Do not casually modify:
- Left arm IP: `192.168.192.18`
- Right arm IP: `192.168.192.19`
- RM75 TCP port: `8080`
- Workspace limits
- Cylinder limits
- `xr_to_robot_matrix`
- Initial joint or TCP poses
- Speed and acceleration limits
- End-effector peripheral configuration
Preserve stop behavior for:
- `grip=false`
- `pose_valid=false`
- UDP timeout or stale controller data
- Adapter exceptions
- Node shutdown
- PICO app pause, exit, or disabled sending
Additional safety constraints:
- Keep `move_to_initial_pose_on_connect` defaulting to `false`.
- Do not bypass receiver behavior that forces `grip=false` when `pose_valid=false`.
- Validate hardware-related behavior in this order: static checks, mock mode, single real arm, dual real arms.
- Do not claim dual-arm collision detection exists unless code implements it.
## Unity / PICO Notes
- Current Unity project: `unity/XR_RM_PICO_UDP_Sender`
- Current PICO SDK: `unity/PICO-Unity-Integration-SDK-release_3.4.0`
- Treat the PICO SDK as third-party code unless the user explicitly targets it.
- Treat Unity `Library/`, `Builds/`, `Logs/`, `UserSettings/`, APKs, and generated logs as local/generated artifacts.
- The Unity package depends on TextMeshPro.
- PICO panel fonts come from pregenerated `Assets/Resources/Fonts/Roboto-Regular SDF.asset` and `Roboto-Bold SDF.asset`.
- Do not create TMP font assets dynamically at APK runtime.
- The PICO UDP target IP must be the Ubuntu ROS host IPv4 address on the same LAN.
- PICO app pause, exit, or disabled sending must send `grip=false`.
- Invalid pose data must send `pose_valid=false` and allow the ROS receiver to force stop.
## Documentation Rules
- `README.md` is the main project document for humans.
- `CODEX.md` is the coding-agent workflow and safety document.
- Keep `docs/` for focused setup guides and report materials.
- Do not add scattered Markdown files unless the user asks.
- Do not document unimplemented features as complete.
- Keep mock, real-arm, and Unity/PICO paths explicit.
## Testing and Validation
There is no single full-system automated test that proves real-hardware safety.
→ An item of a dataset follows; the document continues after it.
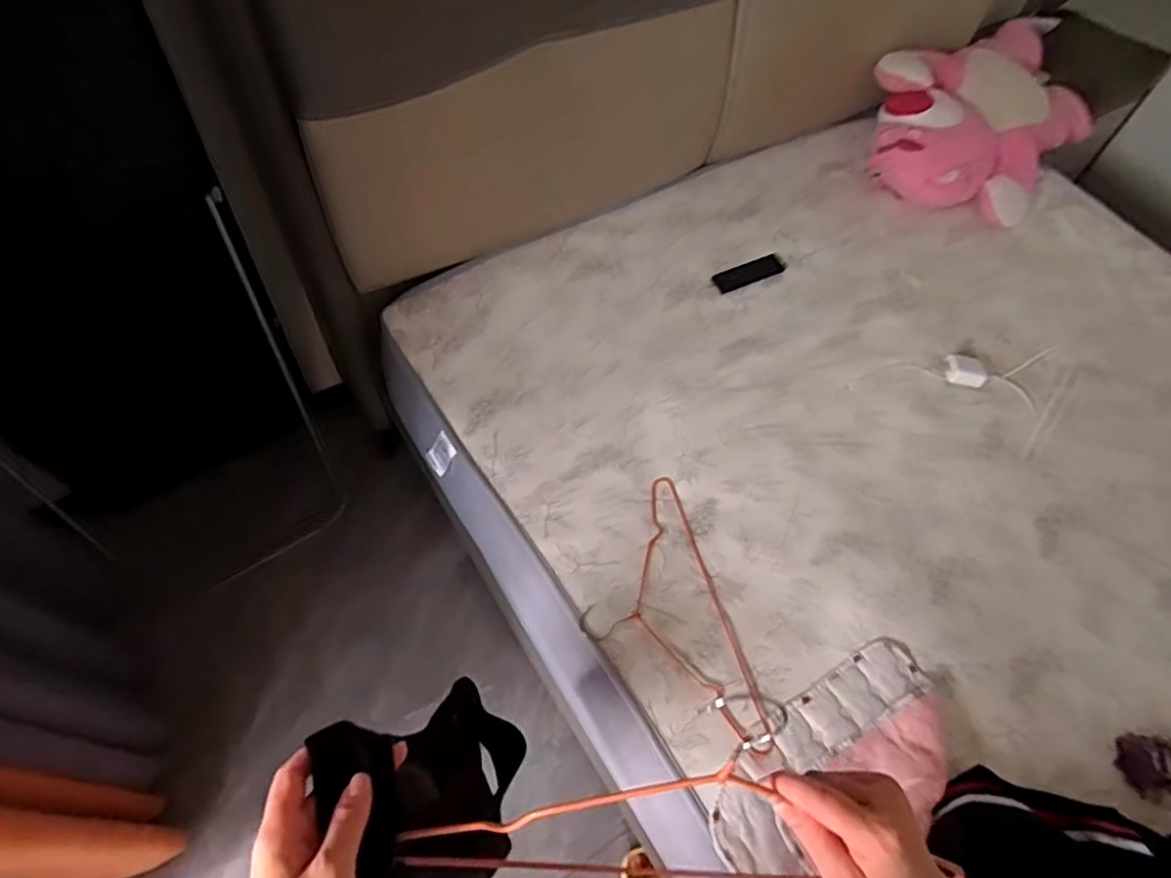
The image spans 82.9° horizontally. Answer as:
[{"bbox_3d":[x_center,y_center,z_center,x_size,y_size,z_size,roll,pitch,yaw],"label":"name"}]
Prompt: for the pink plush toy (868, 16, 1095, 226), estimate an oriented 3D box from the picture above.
[{"bbox_3d":[0.878,-0.677,1.385,0.619,0.169,0.366,-30,67,-18],"label":"pink plush toy"}]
Prefer layered validation:
- Static checks: syntax, imports, formatting-sensitive checks, `git diff --check`.
- ROS build: `colcon build --symlink-install`.
- Mock validation: launch `arm_debug.launch.py` with `use_mock:=true`.
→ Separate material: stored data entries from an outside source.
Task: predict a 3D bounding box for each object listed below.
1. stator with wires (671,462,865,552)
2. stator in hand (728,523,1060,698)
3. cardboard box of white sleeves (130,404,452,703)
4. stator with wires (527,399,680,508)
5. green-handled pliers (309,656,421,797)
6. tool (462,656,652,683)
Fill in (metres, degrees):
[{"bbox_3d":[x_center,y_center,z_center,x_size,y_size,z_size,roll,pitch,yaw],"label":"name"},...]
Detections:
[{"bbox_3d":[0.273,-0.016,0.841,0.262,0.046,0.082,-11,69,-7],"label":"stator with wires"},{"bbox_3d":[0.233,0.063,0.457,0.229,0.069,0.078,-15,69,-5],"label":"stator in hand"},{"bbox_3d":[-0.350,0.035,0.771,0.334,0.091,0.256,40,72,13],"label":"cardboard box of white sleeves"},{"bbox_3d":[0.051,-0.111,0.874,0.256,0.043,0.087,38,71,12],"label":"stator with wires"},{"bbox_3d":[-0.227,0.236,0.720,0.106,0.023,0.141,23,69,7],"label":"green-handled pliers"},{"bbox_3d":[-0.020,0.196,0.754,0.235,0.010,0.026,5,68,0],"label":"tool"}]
- UDP validation: run `sample_udp_sender` with `axis_sweep` and, when needed, `rpy_steps`.
- Real hardware validation: single arm first, then dual arm.
## Important Notes
- Do not implement or claim the following unless the user explicitly requests and code actually supports it:
- XRoboToolkit PC-Service bridge as a required runtime path
- D405/D435 video streaming or data recording
- Dual-arm collision detection
- Autonomous picking state machine
- QP IK, dexterous-hand retargeting, or whole-body tracker support
- Full time synchronization
- Robot state feedback to PICO
- If motion direction is wrong, inspect `/xr/*_controller.pose.position` first before changing robot-side YAML.
- The project should stay understandable enough for field debugging; avoid broad refactors during safety-sensitive fixes.